Se argumenta que los aranceles proteccionistas ya fueron aplicados por los mercantilistas (se hace una referencia explicativa de la teoría y los principales impulsores, su clase social e intereses) y que quienes impulsan hoy la misma política cometen el mismo error: el problema no esta en los aranceles sino en la capacidad productiva, en la división del trabajo, en la tecnología de la producción y distribución y consumo en masa por parte de la sociedad
¿Aranceles para protegernos? Un viejo error que vuelve con otro nombre
En tiempos de crisis o incertidumbre económica, no faltan quienes proponen levantar aranceles para proteger la industria nacional. La idea parece simple y lógica: si los productos importados compiten con los nacionales, pongámosles un impuesto y así favoreceremos la producción local. Pero esta lógica no es nueva, y ya fue aplicada —con sus errores— hace siglos, por una doctrina económica que hoy parece olvidada: el mercantilismo.
¿Qué fue el mercantilismo?
El mercantilismo dominó el pensamiento económico europeo entre los siglos XVI y XVIII. Su idea central era que la riqueza de una nación dependía de la acumulación de metales preciosos, como el oro y la plata. ¿Y cómo se lograba eso? Teniendo una balanza comercial positiva: exportar más de lo que se importaba. Para conseguirlo, los Estados impusieron aranceles altos a los productos importados, promovieron subsidios a las manufacturas locales y, en muchos casos, prohibieron directamente ciertas importaciones.
Detrás de estas políticas estaban dos actores fundamentales: los monarcas absolutistas, interesados en reforzar el poder del Estado, y la burguesía comercial y manufacturera, que buscaba eliminar la competencia extranjera y asegurar sus mercados. En resumen, se protegía a ciertos sectores con poder de lobby, pero no necesariamente se pensaba en desarrollar un sistema productivo más eficiente o innovador.

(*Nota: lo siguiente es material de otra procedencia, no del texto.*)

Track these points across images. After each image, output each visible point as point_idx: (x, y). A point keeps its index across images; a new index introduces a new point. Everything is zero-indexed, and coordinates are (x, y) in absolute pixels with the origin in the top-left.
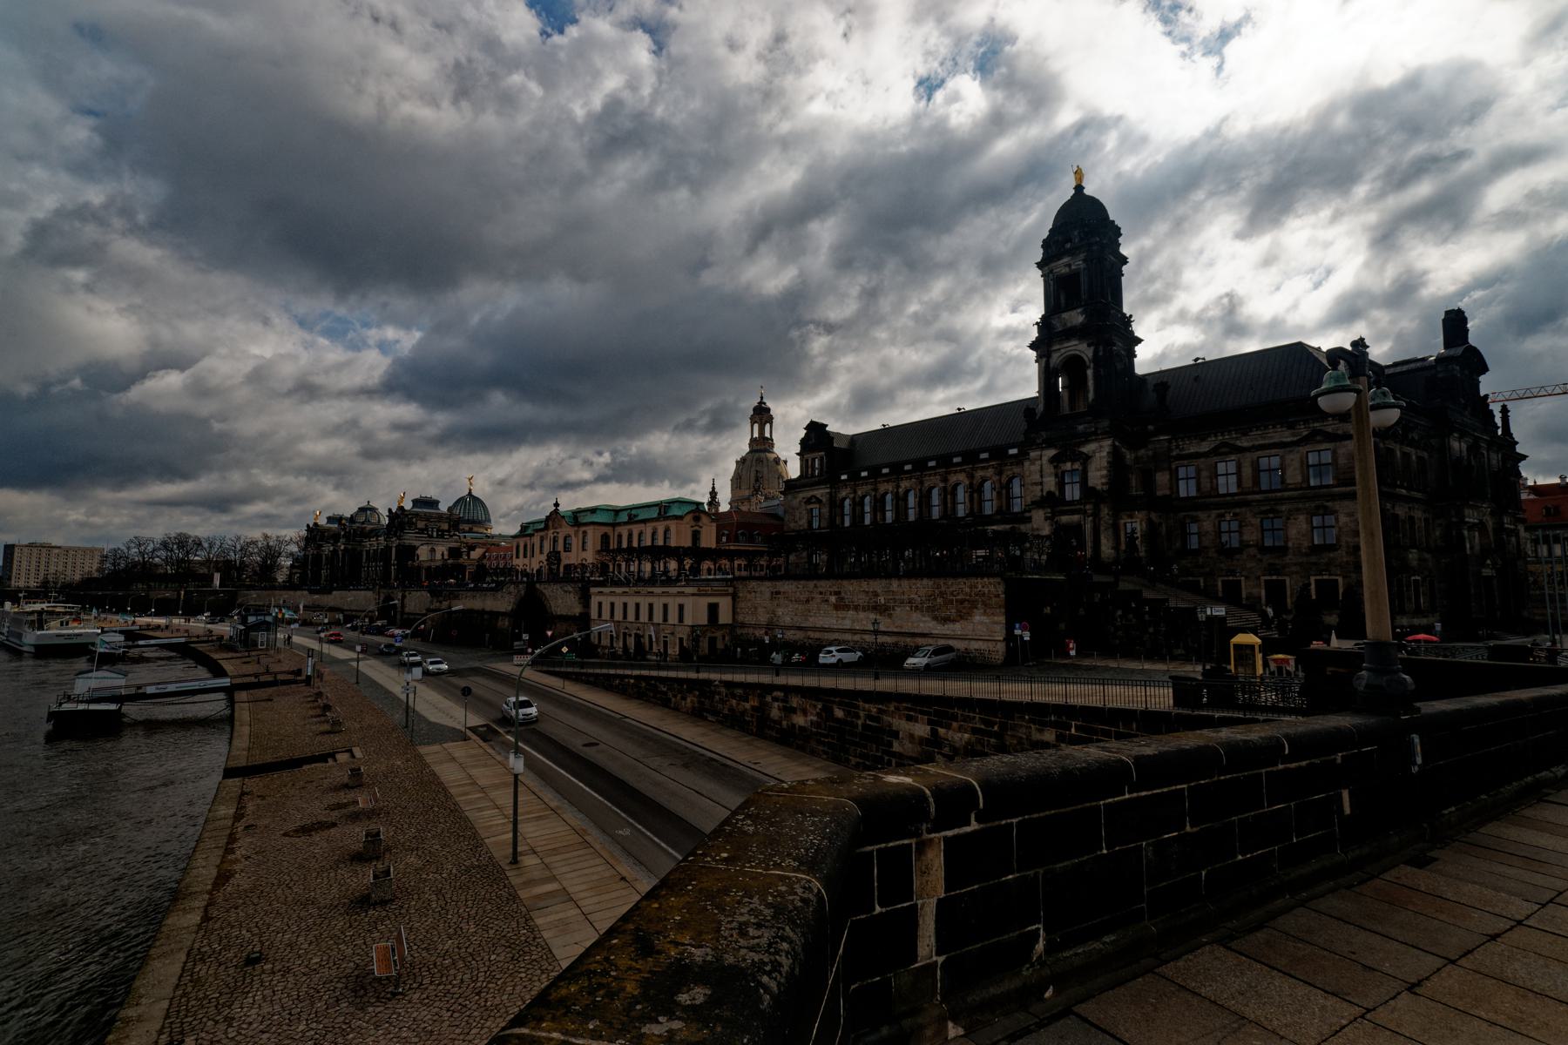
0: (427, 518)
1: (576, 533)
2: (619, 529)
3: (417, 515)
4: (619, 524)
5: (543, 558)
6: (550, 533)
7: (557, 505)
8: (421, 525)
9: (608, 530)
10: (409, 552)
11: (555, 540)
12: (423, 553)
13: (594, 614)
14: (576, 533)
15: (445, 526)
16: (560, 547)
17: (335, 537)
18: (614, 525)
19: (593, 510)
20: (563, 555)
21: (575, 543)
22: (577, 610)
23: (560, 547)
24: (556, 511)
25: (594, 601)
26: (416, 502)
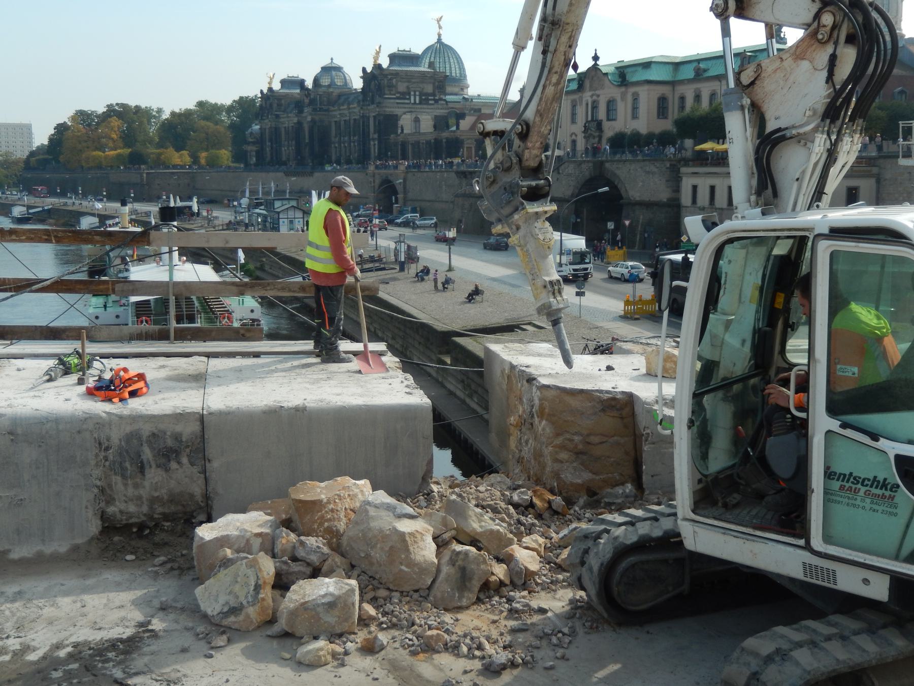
0: (409, 76)
1: (623, 97)
2: (680, 90)
3: (396, 74)
4: (682, 82)
5: (579, 128)
6: (587, 96)
7: (596, 58)
8: (402, 87)
9: (665, 90)
10: (389, 123)
11: (595, 106)
12: (406, 122)
13: (686, 198)
14: (623, 97)
15: (429, 89)
16: (602, 114)
17: (299, 106)
18: (673, 84)
19: (646, 65)
20: (606, 125)
21: (623, 109)
22: (664, 195)
23: (602, 114)
24: (596, 64)
25: (687, 184)
26: (393, 57)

La crítica clásica: el problema no son las importaciones
Con la llegada del pensamiento económico clásico, especialmente con Adam Smith, este enfoque fue duramente cuestionado. Smith argumentó que la verdadera fuente de riqueza era la productividad del trabajo, no la acumulación de metales ni el cierre comercial. La clave, decía, estaba en la división del trabajo, en la especialización y en permitir que cada país produjera aquello en lo que era más eficiente.
La competencia, lejos de ser un enemigo, era vista como una fuerza que empujaba a mejorar. El proteccionismo solo generaba industrias ineficientes, que vivían más del favor estatal que de su propia capacidad de innovación.
El déjà vu actual
Hoy, en pleno siglo XXI, vuelven a sonar propuestas que, con otro lenguaje, repiten las viejas fórmulas del mercantilismo. Se alzan voces que exigen cerrar la economía para defender lo nacional, apelando al discurso de soberanía, empleo y producción. Pero muchas veces se omite un detalle clave: el problema no está en los aranceles, sino en la estructura productiva.
Un país no se vuelve industrial o competitivo porque imponga impuestos a lo extranjero. Lo logra cuando invierte en educación técnica, tecnología, infraestructura logística, y cuando organiza la producción y distribución de forma eficiente, pensando en llegar a un consumo masivo e inclusivo.
Sin una base productiva sólida, lo que se protege con los aranceles es, en muchos casos, una industria obsoleta, poco competitiva y dependiente del Estado. Además, los aranceles suelen encarecer productos esenciales para la población, golpeando más fuerte a los sectores populares. ¿El resultado? Menor poder adquisitivo, más desigualdad y un estancamiento que no se resuelve con barreras.
Lo que realmente necesitamos
Más que un nuevo proteccionismo, necesitamos un nuevo desarrollo productivo. Uno que apunte a mejorar la competitividad desde adentro: con mejor tecnología, más capacitación laboral, innovación industrial y un mercado interno que permita escalar la producción.
Cerrar la economía es, en el mejor de los casos, una solución de corto plazo. Pero si no se acompaña con cambios estructurales, solo posterga el problema y profundiza las desigualdades sociales, internas y externas. La historia ya lo demostró: los aranceles sin productividad solo sirven para disfrazar el atraso en el desarrollo.